Archive for July, 2010

KING ST. Q&A WITH BETH GALLOWAY

Friday, July 30th, 2010

Beth Galloway is VP, Management Supervisor at SaatchiNY. If you’re interested in learning more about her work, feel free to visit her LinkedIn Page. You can also check out some of her photography work here.

1. What do you do at Saatchi & Saatchi?

I help create and sell IDEAS (MS, Account Management).

2. What was your first job?

It was at a BBQ joint called Remington Grill (as you might guess, it’s down South where I’m from). I loved it. I bet if I walked in today, they’d either throw me an apron or a free “Doc Holliday” sandwich.

3. If you weren’t at Saatchi & Saatchi, what profession would you most like to try?

A chef – not that I’m the best cook, but I like that it’s another profession with endless room to be innovative and create new things for different audiences.

4. What motivates you most?

When it comes to work – doing things that have never been done before, ideas that I want to tell my friends/family about, and that I just want to see in market NOW.

5. What blogs, magazines, books, papers or websites can you not live without?

I’m an inspiration junkie, but I rarely have the time to take it all in. A few favorites:

- For NYC happenings: NY Mag, The Times, Gothamist

- For home/design/ideas: NotCot, Swiss Miss, Design Sponge

- For lifestyle/fashion: Cup of Jo, Rockstar Diaries, The Sartorialist

6. What are your Lovemarks?

Google, Vita Coco, Target, Central Park, UNC Tarheels

7. What’s your best “nothing is impossible” story?

Getting ‘white coat’ doctors on network TV for the first time in the history of TV.

8. What is your favorite place in the world? Why?

Anywhere I can explore with my camera, boyfriend and bike. Or with my family on the NC coast.

9. Who do you most aspire to be like?

My mom, dad and brother are all hard-working, motivated and successful at what they do, but also have their priorities in check. They love life and appreciate the little things – it sounds cliché, but it’s true and it’s important to me.

10. If stranded on a deserted island and you could bring only one thing, what would it be?

A journal – I imagine the days would become a big blur and I’d want to remember it all. I’d tell myself it’d be a book someday, so that’d be my motivation.

11. Tell us something surprising about yourself.

Despite a 56 year age difference, my Nana is one of my best girlfriends. We chat on the phone and love so many of the same things.

12. What’s your DOT?

Riding my bike to work. My bike is the one thing I absolutely couldn’t live without – especially in NYC.

13. What’s your favorite creative pursuit?

Photography.

14. What led you on the path you’re on today?

My interests and love for NY led me here, but Saatchi and the people here have certainly helped me grow and provided some great life and career experiences.

15. Do you have a motto?

Life is short – all we have is today.

:: Data extracts ::
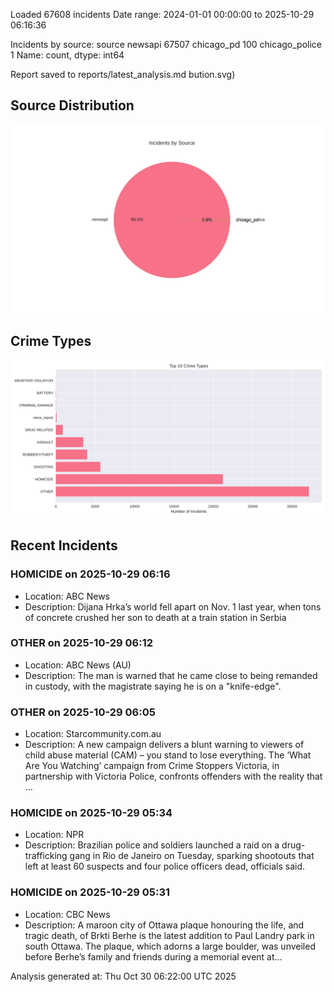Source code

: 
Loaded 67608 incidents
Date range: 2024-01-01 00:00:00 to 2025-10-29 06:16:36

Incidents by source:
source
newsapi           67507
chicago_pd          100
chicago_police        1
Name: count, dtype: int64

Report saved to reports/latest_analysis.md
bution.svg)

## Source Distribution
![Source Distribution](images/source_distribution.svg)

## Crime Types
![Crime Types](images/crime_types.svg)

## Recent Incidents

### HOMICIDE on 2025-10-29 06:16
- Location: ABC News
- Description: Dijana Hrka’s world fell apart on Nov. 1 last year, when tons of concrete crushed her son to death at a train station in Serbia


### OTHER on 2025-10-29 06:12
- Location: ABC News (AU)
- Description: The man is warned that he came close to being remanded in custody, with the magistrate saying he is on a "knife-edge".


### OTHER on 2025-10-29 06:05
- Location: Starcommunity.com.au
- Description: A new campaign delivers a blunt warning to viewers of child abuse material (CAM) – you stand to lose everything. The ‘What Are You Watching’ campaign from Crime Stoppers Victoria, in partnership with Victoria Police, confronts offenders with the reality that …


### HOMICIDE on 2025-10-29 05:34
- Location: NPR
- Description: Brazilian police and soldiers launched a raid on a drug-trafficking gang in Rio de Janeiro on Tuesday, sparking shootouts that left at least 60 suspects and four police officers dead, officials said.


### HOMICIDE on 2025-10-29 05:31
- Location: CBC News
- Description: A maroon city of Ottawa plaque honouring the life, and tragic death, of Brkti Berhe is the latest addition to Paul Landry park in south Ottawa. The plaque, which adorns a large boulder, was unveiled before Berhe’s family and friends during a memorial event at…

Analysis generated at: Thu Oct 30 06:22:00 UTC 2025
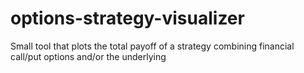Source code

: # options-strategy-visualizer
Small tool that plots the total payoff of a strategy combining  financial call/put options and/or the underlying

:: Tasks and exercises ::
1. Print the stretch from "14. What led" through "have is today." in the Beth Galloway Q&A, word for word.
2. Please continue the Beth Galloway Q&A from the point where it stops.

:: List of answers ::
1.
14. What led you on the path you’re on today?

My interests and love for NY led me here, but Saatchi and the people here have certainly helped me grow and provided some great life and career experiences.

15. Do you have a motto?

Life is short – all we have is today.

2.
16. What do you do for fun?

Exploring the city and new places, biking, running, yoga, taking pictures, cooking and entertaining

17. What’s your favorite thing to do in NY?

Grab a bottle of wine and some friends and have a picnic in Central Park while some live music is playing or walk until my feet feel like they’re going to fall off — most people don’t know you can walk the entire island of Manhattan staying on Broadway, from 225th Street all the way to Battery Park. It’s an amazing way to see the city and all the neighborhoods.

18. Who is your favorite artist/musician/designer?

I could never pick just one. The Tim Burton exhibit @ MoMa was the last thing I saw that really struck me – I’m fascinated by minds like his that seem to stretch in ways mine never could; the way he sees and interprets everyday things is just mind-boggling and awesome.

Pixar is another creative organization that I admire. Their flawless execution, attention to every detail, and ability to capture more emotion from animated characters than we often see from real actors puts them far beyond others in my mind.

19. When is the last time you gave a standing ovation?

I think it was for my nephew – he’s two and a half and pretty much the most adorable kid in the world. Everything he does deserves a standing O.

EDITORS NOTE:

Interested in doing the King St. Q&A? We want to meet all of you! All you have to do is copy and paste the Q&A, overwrite with your own responses, then send it to the editors via the Contribute button on the bottom right.

What Makes a Creative Company?

Thursday, July 29th, 2010


At a time when all agencies are discussing what creativity means and how to squeeze it out of every person it’s maybe useful to hear from an organization that I think has an incredible attitude towards its people and how ideas are brought to life.

When you have a moment, check out this talk by Ed Catmull (CEO of Pixar). I was lucky enough to get a guided tour of Pixar earlier this year, or maybe it was last year, I truly have no idea. Anyway, the point being that although they have directors and that person is nominally ‘in charge’ of their creative product the whole place is set up for ideas and experimentation.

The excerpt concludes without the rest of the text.